Work item
Could you please return each line of the data that has the word "linejoin"?

Collected data entries
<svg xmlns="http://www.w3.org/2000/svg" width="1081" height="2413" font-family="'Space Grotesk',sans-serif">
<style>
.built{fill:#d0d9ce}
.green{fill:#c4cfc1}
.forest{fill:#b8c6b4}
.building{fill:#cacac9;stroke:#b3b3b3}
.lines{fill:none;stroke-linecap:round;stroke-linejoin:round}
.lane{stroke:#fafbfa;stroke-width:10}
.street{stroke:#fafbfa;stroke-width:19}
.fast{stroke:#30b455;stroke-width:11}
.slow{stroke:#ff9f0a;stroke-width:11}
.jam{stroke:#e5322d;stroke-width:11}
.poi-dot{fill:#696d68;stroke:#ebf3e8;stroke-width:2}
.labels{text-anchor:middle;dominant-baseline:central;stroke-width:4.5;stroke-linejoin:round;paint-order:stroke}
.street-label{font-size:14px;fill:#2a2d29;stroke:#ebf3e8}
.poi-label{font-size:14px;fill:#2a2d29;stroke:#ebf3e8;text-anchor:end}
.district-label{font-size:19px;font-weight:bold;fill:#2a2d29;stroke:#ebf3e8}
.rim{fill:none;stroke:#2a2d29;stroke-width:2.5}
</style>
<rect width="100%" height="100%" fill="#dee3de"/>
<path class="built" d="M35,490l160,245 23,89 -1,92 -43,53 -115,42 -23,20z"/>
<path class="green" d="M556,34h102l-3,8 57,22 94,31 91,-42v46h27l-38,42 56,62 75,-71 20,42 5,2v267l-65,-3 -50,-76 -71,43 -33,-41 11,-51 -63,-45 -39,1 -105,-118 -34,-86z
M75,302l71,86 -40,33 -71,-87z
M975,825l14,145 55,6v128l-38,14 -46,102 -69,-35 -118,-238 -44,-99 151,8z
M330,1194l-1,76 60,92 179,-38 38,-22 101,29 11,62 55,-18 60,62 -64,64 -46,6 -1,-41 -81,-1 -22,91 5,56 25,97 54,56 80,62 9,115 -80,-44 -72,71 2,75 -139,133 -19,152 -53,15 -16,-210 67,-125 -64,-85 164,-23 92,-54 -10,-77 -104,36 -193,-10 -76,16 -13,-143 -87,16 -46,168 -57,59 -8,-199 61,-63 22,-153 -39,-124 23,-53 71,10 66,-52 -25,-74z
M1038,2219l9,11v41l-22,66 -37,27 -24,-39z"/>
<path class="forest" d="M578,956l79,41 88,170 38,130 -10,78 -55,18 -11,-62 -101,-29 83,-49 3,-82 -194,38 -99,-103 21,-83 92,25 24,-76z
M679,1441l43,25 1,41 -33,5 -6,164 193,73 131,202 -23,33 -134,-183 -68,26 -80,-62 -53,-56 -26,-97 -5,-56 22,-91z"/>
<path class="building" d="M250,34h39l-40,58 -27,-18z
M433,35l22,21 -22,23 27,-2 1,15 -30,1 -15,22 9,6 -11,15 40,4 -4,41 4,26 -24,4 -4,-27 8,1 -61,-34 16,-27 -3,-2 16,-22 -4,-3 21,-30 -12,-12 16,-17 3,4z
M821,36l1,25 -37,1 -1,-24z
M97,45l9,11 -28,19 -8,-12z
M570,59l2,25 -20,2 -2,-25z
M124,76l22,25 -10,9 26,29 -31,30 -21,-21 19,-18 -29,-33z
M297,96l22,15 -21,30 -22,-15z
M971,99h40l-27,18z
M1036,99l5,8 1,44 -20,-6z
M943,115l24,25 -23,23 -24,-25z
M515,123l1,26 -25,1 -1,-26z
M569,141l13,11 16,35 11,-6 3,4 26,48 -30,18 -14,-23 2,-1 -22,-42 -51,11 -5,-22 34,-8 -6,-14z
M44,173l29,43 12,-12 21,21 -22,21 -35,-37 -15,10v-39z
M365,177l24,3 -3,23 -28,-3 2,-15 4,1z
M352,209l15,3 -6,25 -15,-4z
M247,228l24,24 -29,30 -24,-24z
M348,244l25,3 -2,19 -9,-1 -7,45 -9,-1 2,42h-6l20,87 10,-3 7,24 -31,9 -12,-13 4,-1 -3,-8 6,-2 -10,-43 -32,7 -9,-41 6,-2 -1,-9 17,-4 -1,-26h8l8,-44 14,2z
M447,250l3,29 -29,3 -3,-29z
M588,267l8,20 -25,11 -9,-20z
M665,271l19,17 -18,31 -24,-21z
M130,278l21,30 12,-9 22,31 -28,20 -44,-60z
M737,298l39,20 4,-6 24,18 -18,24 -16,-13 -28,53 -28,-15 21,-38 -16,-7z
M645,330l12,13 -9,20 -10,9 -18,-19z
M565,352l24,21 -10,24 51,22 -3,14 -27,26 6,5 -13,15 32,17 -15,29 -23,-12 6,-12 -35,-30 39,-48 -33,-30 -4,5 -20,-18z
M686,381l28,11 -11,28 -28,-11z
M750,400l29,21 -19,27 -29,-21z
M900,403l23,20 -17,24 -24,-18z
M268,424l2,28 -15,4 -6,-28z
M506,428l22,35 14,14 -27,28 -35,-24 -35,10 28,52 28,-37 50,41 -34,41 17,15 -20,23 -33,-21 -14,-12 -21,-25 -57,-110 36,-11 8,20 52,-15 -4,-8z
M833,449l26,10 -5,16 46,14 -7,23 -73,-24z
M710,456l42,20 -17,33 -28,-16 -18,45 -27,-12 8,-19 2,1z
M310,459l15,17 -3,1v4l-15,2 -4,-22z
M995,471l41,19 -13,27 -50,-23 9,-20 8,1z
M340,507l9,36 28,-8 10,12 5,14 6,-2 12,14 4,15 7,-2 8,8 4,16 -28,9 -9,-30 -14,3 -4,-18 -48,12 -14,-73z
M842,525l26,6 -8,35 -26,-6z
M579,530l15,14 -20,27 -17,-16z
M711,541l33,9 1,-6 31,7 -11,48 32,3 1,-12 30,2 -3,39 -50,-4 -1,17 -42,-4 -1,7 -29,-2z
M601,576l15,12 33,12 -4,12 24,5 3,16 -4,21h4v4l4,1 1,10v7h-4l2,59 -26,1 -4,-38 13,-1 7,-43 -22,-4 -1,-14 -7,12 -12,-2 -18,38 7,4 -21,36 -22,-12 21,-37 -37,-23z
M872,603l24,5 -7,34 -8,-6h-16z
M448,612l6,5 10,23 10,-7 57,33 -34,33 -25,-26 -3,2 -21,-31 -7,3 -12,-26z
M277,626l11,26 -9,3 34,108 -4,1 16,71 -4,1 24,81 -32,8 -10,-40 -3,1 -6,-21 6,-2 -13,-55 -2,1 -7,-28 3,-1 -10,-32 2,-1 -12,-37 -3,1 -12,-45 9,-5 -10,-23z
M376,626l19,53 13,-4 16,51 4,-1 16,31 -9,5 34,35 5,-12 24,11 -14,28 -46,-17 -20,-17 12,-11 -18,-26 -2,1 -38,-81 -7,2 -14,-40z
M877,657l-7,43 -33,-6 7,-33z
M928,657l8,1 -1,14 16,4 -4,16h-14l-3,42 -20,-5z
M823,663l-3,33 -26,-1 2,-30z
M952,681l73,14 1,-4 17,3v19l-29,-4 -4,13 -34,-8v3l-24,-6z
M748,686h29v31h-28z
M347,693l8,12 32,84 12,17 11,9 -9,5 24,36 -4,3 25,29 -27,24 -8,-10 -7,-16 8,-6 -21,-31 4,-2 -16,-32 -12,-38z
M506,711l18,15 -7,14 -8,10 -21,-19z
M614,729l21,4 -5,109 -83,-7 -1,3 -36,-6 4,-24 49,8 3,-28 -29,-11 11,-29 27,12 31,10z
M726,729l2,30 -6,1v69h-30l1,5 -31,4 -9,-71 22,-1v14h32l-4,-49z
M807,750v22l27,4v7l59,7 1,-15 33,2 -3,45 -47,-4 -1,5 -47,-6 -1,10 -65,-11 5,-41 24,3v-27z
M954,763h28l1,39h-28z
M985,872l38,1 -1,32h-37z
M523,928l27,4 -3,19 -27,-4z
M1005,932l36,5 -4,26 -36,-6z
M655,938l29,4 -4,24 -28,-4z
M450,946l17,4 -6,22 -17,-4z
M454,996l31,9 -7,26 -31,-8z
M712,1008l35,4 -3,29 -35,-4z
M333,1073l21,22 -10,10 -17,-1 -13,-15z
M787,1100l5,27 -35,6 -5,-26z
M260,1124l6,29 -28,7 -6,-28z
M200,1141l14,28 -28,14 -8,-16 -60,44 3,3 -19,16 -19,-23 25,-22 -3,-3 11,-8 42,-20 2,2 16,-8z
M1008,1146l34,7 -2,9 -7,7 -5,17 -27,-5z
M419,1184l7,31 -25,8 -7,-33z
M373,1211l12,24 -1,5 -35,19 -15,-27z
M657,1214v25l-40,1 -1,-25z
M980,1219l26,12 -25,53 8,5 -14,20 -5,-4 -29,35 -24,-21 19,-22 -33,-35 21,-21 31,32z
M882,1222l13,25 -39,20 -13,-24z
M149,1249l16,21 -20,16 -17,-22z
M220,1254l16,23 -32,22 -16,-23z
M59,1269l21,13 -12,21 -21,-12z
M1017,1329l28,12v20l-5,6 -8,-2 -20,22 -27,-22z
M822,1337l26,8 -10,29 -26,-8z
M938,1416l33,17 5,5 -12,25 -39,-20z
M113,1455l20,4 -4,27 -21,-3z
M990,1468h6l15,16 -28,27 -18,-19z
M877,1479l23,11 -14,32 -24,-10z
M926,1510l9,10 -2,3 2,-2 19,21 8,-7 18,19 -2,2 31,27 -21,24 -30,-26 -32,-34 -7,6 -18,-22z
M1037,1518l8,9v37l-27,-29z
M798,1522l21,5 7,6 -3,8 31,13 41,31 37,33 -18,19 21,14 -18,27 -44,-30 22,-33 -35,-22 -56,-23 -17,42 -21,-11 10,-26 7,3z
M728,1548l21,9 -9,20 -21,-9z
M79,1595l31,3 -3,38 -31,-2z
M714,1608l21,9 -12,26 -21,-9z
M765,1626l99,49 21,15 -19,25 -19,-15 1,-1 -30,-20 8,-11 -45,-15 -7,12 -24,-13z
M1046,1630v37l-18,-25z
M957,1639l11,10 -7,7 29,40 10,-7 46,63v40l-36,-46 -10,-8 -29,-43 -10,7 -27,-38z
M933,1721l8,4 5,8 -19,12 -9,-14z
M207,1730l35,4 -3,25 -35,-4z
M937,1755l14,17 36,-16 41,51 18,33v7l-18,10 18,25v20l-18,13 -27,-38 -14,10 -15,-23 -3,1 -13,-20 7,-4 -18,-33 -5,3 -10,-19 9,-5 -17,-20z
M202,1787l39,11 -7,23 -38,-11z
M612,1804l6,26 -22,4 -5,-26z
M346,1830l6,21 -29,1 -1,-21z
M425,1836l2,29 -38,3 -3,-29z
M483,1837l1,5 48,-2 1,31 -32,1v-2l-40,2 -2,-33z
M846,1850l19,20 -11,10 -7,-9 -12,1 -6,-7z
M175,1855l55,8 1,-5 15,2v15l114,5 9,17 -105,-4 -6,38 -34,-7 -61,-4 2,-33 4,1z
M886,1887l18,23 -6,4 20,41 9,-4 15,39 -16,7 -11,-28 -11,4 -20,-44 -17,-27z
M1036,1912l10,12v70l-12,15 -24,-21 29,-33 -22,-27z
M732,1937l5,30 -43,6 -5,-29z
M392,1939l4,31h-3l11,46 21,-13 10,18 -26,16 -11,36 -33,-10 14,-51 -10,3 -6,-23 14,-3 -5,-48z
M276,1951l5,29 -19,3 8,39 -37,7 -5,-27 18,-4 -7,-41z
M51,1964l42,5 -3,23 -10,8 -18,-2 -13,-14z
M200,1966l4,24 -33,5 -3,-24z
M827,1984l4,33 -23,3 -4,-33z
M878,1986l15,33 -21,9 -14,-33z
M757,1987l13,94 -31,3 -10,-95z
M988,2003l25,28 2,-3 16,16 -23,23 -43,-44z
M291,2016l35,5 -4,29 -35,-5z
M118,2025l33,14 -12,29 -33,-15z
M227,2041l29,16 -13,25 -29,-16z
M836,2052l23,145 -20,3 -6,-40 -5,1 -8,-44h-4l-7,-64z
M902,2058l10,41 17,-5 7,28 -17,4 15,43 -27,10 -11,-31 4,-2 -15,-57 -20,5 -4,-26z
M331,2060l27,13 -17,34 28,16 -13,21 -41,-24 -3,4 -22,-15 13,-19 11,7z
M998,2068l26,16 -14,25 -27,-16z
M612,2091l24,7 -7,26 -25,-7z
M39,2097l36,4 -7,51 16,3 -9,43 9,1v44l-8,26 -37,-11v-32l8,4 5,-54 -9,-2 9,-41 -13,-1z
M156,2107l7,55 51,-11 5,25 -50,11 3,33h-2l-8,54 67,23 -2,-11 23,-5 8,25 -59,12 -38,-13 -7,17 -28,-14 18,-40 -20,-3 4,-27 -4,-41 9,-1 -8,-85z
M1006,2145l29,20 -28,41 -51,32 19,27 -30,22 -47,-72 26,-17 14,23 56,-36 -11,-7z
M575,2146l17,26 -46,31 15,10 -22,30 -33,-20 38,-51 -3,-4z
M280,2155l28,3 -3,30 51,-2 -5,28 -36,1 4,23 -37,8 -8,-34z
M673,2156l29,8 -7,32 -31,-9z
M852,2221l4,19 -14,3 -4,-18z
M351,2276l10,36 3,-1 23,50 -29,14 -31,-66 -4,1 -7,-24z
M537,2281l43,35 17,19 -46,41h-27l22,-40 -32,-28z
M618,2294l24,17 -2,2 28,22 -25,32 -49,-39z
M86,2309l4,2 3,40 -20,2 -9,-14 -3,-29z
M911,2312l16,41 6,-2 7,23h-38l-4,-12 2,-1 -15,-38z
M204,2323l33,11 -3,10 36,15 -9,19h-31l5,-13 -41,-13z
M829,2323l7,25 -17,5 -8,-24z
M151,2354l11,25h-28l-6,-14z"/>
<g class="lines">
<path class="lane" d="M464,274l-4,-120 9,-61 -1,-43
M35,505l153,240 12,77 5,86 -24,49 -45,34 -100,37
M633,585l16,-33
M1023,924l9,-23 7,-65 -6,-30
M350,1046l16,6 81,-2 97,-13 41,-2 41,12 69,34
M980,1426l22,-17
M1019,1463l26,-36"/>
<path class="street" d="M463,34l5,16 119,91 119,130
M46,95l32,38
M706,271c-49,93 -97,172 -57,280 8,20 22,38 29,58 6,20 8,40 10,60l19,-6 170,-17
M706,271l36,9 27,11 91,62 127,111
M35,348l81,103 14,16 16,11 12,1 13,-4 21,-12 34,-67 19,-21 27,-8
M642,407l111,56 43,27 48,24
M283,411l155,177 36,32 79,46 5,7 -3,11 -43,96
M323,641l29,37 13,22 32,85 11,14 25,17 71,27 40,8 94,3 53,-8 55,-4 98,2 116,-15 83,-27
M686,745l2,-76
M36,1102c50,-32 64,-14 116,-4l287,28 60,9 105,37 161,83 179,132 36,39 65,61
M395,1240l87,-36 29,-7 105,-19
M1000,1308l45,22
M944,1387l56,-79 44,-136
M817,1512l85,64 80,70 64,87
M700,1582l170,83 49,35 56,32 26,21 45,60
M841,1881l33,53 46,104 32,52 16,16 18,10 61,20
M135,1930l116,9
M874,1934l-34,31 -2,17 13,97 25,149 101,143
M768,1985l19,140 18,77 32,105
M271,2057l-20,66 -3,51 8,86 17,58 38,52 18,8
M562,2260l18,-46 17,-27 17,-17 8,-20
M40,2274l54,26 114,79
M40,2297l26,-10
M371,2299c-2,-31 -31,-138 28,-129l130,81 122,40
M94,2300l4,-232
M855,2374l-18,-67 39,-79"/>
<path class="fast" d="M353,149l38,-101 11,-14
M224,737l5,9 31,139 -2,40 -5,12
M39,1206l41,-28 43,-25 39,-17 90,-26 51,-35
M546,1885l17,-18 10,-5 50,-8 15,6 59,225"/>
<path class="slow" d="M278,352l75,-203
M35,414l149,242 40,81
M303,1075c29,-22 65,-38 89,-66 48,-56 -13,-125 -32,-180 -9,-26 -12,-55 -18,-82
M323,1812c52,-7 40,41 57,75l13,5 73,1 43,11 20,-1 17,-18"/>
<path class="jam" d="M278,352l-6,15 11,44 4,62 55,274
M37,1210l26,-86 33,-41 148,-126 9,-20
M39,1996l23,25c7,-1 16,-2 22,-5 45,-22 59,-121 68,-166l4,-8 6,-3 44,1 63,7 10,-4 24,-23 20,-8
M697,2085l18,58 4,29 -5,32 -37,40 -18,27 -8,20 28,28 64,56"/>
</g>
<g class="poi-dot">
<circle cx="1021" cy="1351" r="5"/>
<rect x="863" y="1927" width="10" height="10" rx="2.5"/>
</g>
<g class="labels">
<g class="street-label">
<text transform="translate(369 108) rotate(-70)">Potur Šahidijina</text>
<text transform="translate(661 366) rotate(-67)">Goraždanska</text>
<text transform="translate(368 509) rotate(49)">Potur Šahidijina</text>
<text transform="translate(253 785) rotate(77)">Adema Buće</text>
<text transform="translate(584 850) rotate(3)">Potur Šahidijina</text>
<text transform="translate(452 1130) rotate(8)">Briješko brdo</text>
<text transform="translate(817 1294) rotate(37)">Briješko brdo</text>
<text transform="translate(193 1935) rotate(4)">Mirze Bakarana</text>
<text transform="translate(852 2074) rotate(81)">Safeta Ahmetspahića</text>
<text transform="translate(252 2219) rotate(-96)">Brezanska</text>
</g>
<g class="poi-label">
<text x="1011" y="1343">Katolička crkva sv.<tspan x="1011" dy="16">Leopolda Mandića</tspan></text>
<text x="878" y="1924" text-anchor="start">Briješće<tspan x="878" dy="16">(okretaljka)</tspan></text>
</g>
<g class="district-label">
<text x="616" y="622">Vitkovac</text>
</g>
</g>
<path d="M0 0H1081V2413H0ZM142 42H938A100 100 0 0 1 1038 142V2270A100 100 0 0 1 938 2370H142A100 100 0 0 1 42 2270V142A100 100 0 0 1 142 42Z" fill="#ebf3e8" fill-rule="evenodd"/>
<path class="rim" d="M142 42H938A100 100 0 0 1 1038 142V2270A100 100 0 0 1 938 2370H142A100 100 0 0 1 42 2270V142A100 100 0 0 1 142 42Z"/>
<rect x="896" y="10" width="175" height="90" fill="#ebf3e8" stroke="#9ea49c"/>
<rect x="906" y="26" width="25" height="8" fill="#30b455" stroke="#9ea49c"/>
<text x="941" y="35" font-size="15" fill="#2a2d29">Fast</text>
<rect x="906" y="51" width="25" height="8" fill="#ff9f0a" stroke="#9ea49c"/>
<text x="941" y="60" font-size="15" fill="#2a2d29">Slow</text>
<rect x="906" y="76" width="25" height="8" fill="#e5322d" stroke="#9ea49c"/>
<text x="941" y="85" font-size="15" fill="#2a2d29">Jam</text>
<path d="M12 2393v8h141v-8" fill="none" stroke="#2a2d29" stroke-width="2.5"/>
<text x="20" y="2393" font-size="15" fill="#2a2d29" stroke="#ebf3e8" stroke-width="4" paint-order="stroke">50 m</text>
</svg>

Problem solution
.lines{fill:none;stroke-linecap:round;stroke-linejoin:round}
.labels{text-anchor:middle;dominant-baseline:central;stroke-width:4.5;stroke-linejoin:round;paint-order:stroke}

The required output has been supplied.